这不是正确的网址链接，您应将其与域名连接

new_url = "https://morocco.observation.org"+_href
print(new_url)

O / p：

https://morocco.observation.org/soort/view/164?from=1987-12-05&to=2019-05-31？

更新：

from bs4 import BeautifulSoup
from bs4.element import Tag
import requests

resp = requests.get("https://morocco.observation.org/soortenlijst_wg_v3.php")
soup = BeautifulSoup(resp.text, 'lxml')
tabel = soup.find('table', {'class': 'tablesorter'})
base_url = "https://morocco.observation.org"

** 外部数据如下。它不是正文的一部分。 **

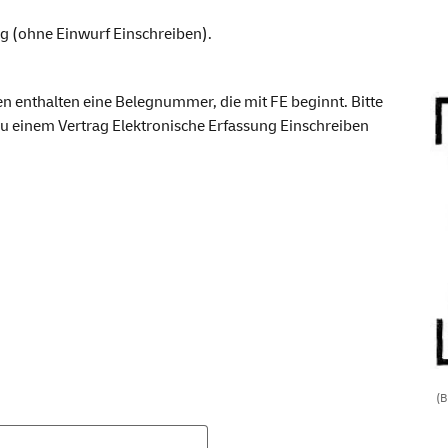
g (ohne Einwurf Einschreiben).
n enthalten eine Belegnummer, die mit FE beginnt. Bitte
zu einem Vertrag Elektronische Erfassung Einschreiben
(Be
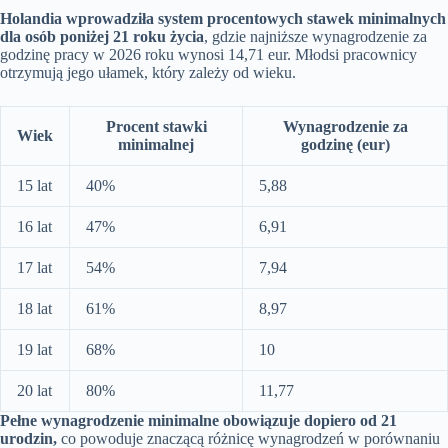
Holandia wprowadziła system procentowych stawek minimalnych
dla osób poniżej 21 roku życia
, gdzie najniższe wynagrodzenie za
godzinę pracy w 2026 roku wynosi 14,71 eur. Młodsi pracownicy
otrzymują jego ułamek, który zależy od wieku.
Procent stawki
Wynagrodzenie za
Wiek
minimalnej
godzinę (eur)
15 lat
40%
5,88
16 lat
47%
6,91
17 lat
54%
7,94
18 lat
61%
8,97
19 lat
68%
10
20 lat
80%
11,77
Pełne wynagrodzenie minimalne obowiązuje dopiero od 21
urodzin,
co powoduje znaczącą różnicę wynagrodzeń w porównaniu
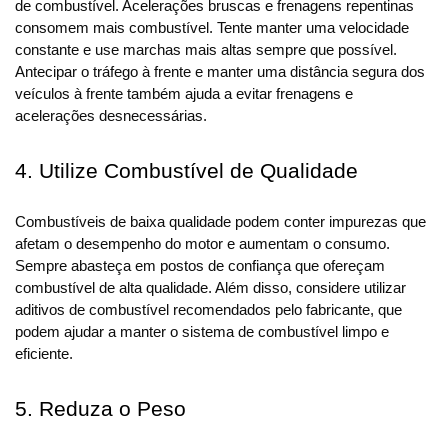
de combustível. Acelerações bruscas e frenagens repentinas 
consomem mais combustível. Tente manter uma velocidade 
constante e use marchas mais altas sempre que possível. 
Antecipar o tráfego à frente e manter uma distância segura dos 
veículos à frente também ajuda a evitar frenagens e 
acelerações desnecessárias.
4. Utilize Combustível de Qualidade
Combustíveis de baixa qualidade podem conter impurezas que 
afetam o desempenho do motor e aumentam o consumo. 
Sempre abasteça em postos de confiança que ofereçam 
combustível de alta qualidade. Além disso, considere utilizar 
aditivos de combustível recomendados pelo fabricante, que 
podem ajudar a manter o sistema de combustível limpo e 
eficiente.
5. Reduza o Peso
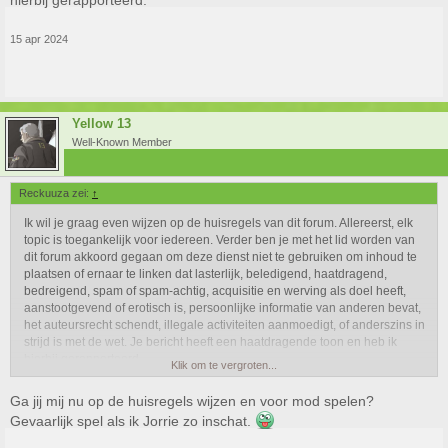
hierbij gerapporteerd.
15 apr 2024
Yellow 13
Well-Known Member
Reckuuza zei:
↑
Ik wil je graag even wijzen op de huisregels van dit forum. Allereerst, elk
topic is toegankelijk voor iedereen. Verder ben je met het lid worden van
dit forum akkoord gegaan om deze dienst niet te gebruiken om inhoud te
plaatsen of ernaar te linken dat lasterlijk, beledigend, haatdragend,
bedreigend, spam of spam-achtig, acquisitie en werving als doel heeft,
aanstootgevend of erotisch is, persoonlijke informatie van anderen bevat,
het auteursrecht schendt, illegale activiteiten aanmoedigt, of anderszins in
strijd is met de wet. Je bericht heeft een haatdragende toon en heb ik
hierbij gerapporteerd.
Klik om te vergroten...
Ga jij mij nu op de huisregels wijzen en voor mod spelen?
Gevaarlijk spel als ik Jorrie zo inschat.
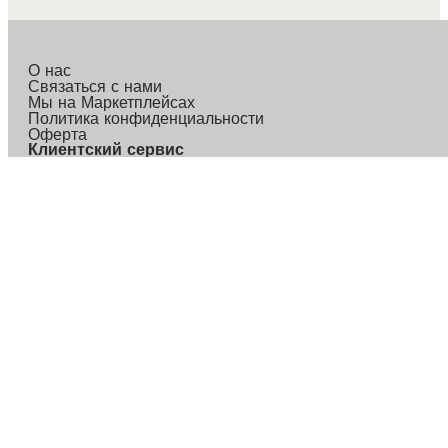
О нас
Связаться с нами
Мы на Маркетплейсах
Политика конфиденциальности
Оферта
Клиентский сервис
Доставка и оплата
Сервис и гарантия
Правила возврата
Email
:
care@saudagar-group.com
Служба заботы в Telegram
:
t.me/LuxhommeServiceBot
Служба заботы в MAX
:
https://max.ru/id1686050910_bo
Режим работы: 9:00–21:00 (МСК)
ИП Ахунзянов Марат Асхатович
ИНН/КПП 165910016394
ОГРНИП 322169000082075
«АРТ центр»
ул. Николая Ершова, 62
Казань, 420061
* Instagram, Facebook (продукты компании Meta) признаны экстремистскими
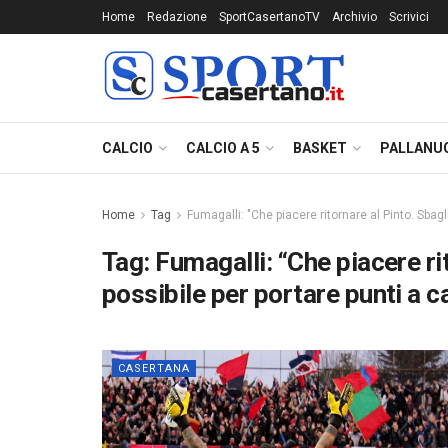
Home
Redazione
SportCasertanoTV
Archivio
Scrivici
CALCIO
CALCIO A 5
BASKET
PALLANU
Home
Tag
Fumagalli: "Che piacere ritornare al Pinto. Sbagl
Tag:
Fumagalli: “Che piacere ri
possibile per portare punti a c
CASERTANA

for i in tabel.find_all('tr'):
    link = i.find('a',href=True)
    if link is None or not isinstance(link,Tag):
        continue

    url = base_url + link['href']
    print(url)

O / P：

https://morocco.observation.org/soort/view/248?from=1975-05-05&to=2019-06-01
https://morocco.observation.org/soort/view/174?from=1989-12-15&to=2019-06-01
https://morocco.observation.org/soort/view/57?from=1975-05-05&to=2019-06-01
https://morocco.observation.org/soort/view/19278?from=1975-05-13&to=2019-06-01
https://morocco.observation.org/soort/view/56?from=1993-03-25&to=2019-06-01
https://morocco.observation.org/soort/view/1504?from=1979-05-25&to=2019-06-01
https://morocco.observation.org/soort/view/78394?from=1975-05-09&to=2019-06-01
https://morocco.observation.org/soort/view/164?from=1987-12-05&to=2019-06-01

Answer 2

一种逻辑方法是使用nth-of-type隔离目标列

import requests
from bs4 import BeautifulSoup as bs
r = requests.get('https://morocco.observation.org/soortenlijst_wg_v3.php')
soup = bs(r.content, 'lxml')
base = 'https://morocco.observation.org'
urls = [base + item['href'] for item in soup.select('#mytable_S td:nth-of-type(3) a')]

您还可以传递课程列表

urls = [base + item['href'] for item in soup.select('.z1, .z2,.z3,.z4')]

或者甚至将class的运算符以^开头

urls = [base + item['href'] for item in soup.select('[class^=z]')]

或者包含href的*运算符

urls = [base + item['href'] for item in soup.select('[href*=view]')]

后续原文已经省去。